Author: jnioche
Date: Fri Jun 27 07:38:45 2014
New Revision: 1605978
URL: http://svn.apache.org/r1605978
Log:
NUTCH-385 Improve description of thread related configuration for Fetcher
Modified:
nutch/trunk/CHANGES.txt
nutch/trunk/conf/nutch-default.xml
Modified: nutch/trunk/CHANGES.txt
URL:
http://svn.apache.org/viewvc/nutch/trunk/CHANGES.txt?rev=1605978&r1=1605977&r2=1605978&view=diff
==============================================================================
--- nutch/trunk/CHANGES.txt (original)
+++ nutch/trunk/CHANGES.txt Fri Jun 27 07:38:45 2014
@@ -2,6 +2,8 @@ Nutch Change Log
Nutch Current Development
+* NUTCH-385 Improve description of thread related configuration for Fetcher
(jnioche,lufeng)
+
* NUTCH-1633 slf4j is provided by hadoop and should not be included in the job
file (kaveh minooie via jnioche)
* NUTCH-1787 update and complete API doc overview page (snagel)

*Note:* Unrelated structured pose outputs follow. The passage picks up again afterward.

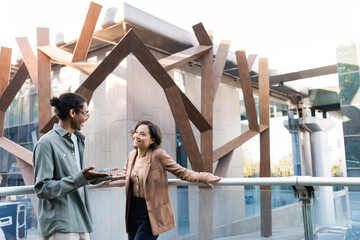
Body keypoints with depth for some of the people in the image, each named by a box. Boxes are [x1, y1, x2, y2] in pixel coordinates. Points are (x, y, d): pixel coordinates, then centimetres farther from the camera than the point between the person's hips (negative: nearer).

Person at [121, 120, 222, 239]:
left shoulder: (158, 155, -16)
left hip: (151, 213, -7)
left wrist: (204, 177, -26)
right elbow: (124, 176, 21)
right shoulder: (132, 155, 4)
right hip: (133, 209, 7)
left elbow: (181, 172, -14)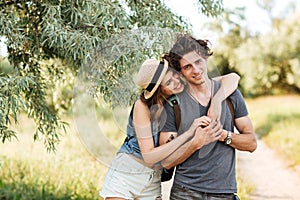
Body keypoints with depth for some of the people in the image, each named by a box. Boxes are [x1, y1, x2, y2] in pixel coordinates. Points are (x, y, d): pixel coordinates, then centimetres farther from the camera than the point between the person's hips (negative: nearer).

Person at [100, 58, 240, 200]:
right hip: (125, 175, -4)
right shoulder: (142, 106, -20)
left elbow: (232, 78, -10)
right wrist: (189, 133, -31)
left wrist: (216, 102, -30)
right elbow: (148, 156, -25)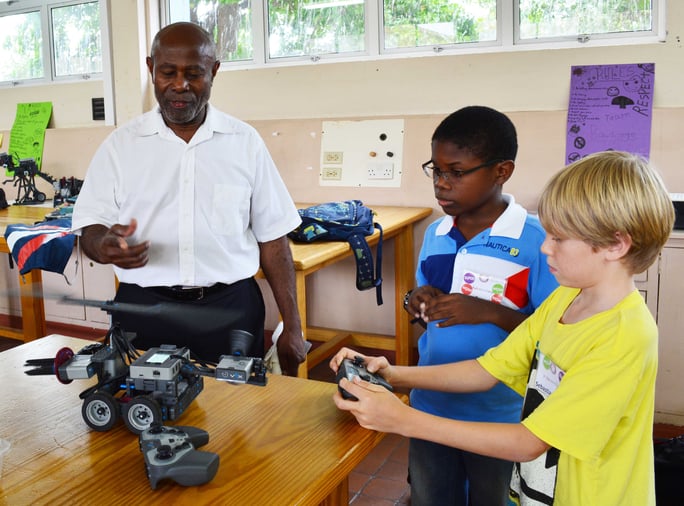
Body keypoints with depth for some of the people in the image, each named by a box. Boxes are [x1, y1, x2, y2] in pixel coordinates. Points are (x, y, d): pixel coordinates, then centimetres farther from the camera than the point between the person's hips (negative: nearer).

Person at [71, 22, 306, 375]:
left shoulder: (245, 142, 3)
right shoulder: (120, 144, 4)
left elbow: (272, 237, 3)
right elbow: (90, 231, 3)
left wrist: (292, 327, 0)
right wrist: (105, 245, -22)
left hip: (229, 308, 0)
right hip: (143, 307, 1)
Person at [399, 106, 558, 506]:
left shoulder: (536, 241, -16)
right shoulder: (435, 234, 2)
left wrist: (490, 313, -25)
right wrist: (420, 305, -8)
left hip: (497, 417, -4)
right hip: (429, 405, 5)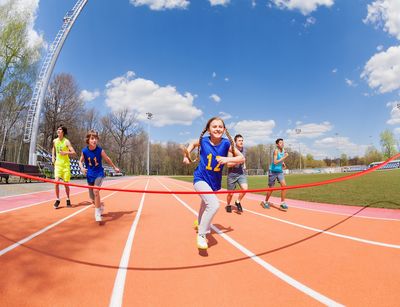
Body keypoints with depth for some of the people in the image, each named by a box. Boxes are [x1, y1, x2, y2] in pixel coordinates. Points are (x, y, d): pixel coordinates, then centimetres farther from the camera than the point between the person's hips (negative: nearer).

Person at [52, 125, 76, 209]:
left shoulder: (66, 141, -9)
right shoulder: (55, 141, 5)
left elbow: (73, 152, -14)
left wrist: (65, 153, -31)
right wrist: (53, 157, 12)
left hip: (66, 164, -3)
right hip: (57, 164, 3)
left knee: (66, 183, 4)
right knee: (56, 181, -10)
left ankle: (68, 200, 21)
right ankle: (57, 200, 6)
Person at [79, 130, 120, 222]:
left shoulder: (100, 150, -13)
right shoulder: (84, 151, -9)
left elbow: (107, 159, 3)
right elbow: (80, 161, 7)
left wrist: (115, 167, 15)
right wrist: (82, 168, -15)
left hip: (99, 174, -3)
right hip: (90, 175, 3)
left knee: (96, 191, -27)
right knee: (92, 197, 9)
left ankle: (97, 213, -15)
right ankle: (101, 206, 41)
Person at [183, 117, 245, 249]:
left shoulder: (226, 143, -12)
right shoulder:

Modified: nutch/trunk/conf/nutch-default.xml
URL:
http://svn.apache.org/viewvc/nutch/trunk/conf/nutch-default.xml?rev=1605978&r1=1605977&r2=1605978&view=diff
==============================================================================
--- nutch/trunk/conf/nutch-default.xml (original)

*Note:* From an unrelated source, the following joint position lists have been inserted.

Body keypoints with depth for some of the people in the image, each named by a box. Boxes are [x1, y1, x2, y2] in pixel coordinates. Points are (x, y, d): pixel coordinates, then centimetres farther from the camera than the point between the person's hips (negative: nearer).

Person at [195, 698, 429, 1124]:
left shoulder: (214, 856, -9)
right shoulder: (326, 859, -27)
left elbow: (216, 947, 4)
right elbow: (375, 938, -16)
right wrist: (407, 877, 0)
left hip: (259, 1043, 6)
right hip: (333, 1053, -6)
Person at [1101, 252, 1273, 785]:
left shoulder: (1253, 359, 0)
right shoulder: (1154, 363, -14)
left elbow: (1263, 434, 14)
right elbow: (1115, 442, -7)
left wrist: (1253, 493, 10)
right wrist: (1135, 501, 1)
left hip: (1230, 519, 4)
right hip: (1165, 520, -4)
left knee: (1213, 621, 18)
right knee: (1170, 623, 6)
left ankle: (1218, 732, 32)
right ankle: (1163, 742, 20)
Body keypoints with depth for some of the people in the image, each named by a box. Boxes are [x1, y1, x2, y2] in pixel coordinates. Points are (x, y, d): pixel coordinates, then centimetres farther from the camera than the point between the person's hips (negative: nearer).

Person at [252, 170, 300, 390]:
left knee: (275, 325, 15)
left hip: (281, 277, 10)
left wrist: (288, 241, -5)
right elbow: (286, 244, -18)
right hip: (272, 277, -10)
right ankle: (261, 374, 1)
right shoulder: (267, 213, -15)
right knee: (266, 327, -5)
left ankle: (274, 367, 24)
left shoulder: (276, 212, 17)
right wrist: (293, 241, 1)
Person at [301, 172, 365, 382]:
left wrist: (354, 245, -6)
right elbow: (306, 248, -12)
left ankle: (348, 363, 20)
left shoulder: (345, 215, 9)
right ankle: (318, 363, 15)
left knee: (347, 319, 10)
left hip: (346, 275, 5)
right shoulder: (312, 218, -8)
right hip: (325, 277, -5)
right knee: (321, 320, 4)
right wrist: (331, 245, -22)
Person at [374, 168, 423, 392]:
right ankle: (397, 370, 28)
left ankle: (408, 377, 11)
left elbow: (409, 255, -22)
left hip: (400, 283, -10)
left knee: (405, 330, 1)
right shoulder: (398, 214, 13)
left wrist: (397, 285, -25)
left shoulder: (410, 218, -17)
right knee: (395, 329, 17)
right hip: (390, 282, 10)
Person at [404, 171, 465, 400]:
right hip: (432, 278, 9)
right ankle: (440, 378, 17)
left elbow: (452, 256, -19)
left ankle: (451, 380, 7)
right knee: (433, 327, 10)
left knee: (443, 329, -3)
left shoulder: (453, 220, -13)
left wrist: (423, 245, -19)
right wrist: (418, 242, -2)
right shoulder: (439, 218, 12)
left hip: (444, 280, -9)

+++ nutch/trunk/conf/nutch-default.xml Fri Jun 27 07:38:45 2014
@@ -684,7 +684,10 @@
<name>fetcher.server.delay</name>
<value>5.0</value>
<description>The number of seconds the fetcher will delay between
- successive requests to the same server.</description>
+ successive requests to the same server. Note that this might get
+ overriden by a Crawl-Delay from a robots.txt and is used ONLY if
+ fetcher.threads.per.queue is set to 1.
+ </description>
</property>
<property>
@@ -692,7 +695,7 @@
<value>0.0</value>
<description>The minimum number of seconds the fetcher will delay between
successive requests to the same server. This value is applicable ONLY
- if fetcher.threads.per.host is greater than 1 (i.e. the host blocking
+ if fetcher.threads.per.queue is greater than 1 (i.e. the host blocking
is turned off).</description>
</property>
@@ -723,7 +726,11 @@
<name>fetcher.threads.per.queue</name>
<value>1</value>
<description>This number is the maximum number of threads that
- should be allowed to access a queue at one time.
+ should be allowed to access a queue at one time. Setting it to
+ a value > 1 will cause the Crawl-Delay value from robots.txt to
+ be ignored and the value of fetcher.server.min.delay to be used
+ as a delay between successive requests to the same server instead
+ of fetcher.server.delay.
</description>
</property>